#### Problem statement
Scan the entries and tally the lines that include the string "України". Reply with the figure alone.

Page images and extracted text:
· · · · ·
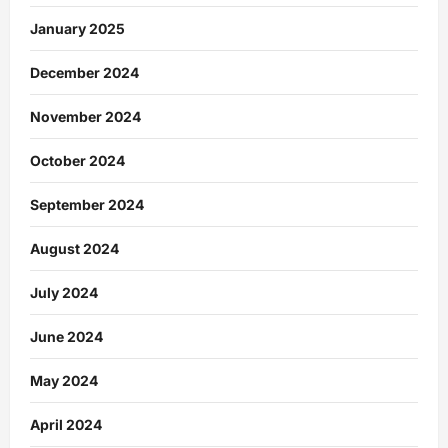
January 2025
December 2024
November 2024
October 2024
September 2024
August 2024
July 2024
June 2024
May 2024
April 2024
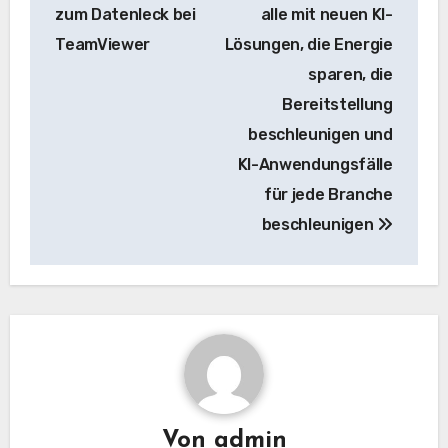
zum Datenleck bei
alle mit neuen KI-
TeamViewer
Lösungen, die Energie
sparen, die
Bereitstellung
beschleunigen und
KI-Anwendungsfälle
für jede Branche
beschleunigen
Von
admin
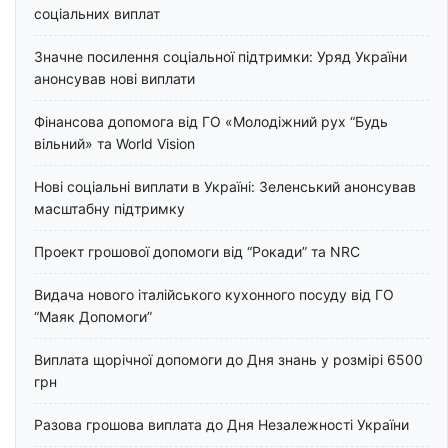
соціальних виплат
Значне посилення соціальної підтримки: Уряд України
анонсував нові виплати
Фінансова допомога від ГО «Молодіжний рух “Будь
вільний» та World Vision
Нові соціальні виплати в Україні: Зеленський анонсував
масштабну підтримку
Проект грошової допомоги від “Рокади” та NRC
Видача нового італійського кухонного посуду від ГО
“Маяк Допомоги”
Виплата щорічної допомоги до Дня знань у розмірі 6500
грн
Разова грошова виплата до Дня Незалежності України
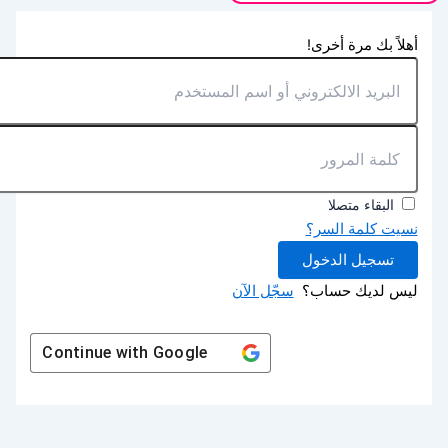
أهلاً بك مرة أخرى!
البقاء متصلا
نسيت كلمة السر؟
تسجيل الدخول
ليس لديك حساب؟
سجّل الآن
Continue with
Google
· · · · ·
#### Written answer
2